— Data for analysis —
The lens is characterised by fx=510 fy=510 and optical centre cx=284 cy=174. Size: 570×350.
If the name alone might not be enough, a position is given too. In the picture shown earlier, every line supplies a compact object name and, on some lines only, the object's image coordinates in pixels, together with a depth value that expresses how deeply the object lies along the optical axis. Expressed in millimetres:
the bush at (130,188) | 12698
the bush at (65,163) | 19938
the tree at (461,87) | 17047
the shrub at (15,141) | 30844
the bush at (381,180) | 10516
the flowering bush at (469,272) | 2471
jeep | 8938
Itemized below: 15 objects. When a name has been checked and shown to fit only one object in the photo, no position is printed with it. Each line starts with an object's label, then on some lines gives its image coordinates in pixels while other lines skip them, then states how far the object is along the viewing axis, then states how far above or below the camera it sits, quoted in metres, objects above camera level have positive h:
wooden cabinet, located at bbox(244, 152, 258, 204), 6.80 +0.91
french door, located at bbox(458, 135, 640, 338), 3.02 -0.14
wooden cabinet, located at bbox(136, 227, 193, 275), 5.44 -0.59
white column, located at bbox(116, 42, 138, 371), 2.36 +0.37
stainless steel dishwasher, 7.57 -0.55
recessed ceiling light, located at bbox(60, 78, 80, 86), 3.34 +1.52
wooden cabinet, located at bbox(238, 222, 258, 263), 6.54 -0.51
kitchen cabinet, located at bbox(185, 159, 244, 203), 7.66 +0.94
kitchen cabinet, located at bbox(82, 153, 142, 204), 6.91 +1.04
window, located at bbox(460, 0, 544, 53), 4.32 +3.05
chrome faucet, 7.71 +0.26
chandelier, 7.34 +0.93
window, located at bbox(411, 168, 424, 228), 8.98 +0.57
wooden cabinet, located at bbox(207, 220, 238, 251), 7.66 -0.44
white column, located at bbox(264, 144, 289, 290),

— Exercise description —
Show every line in the records above that contains the word "bush".

— Solution to this problem —
the bush at (130,188) | 12698
the bush at (65,163) | 19938
the bush at (381,180) | 10516
the flowering bush at (469,272) | 2471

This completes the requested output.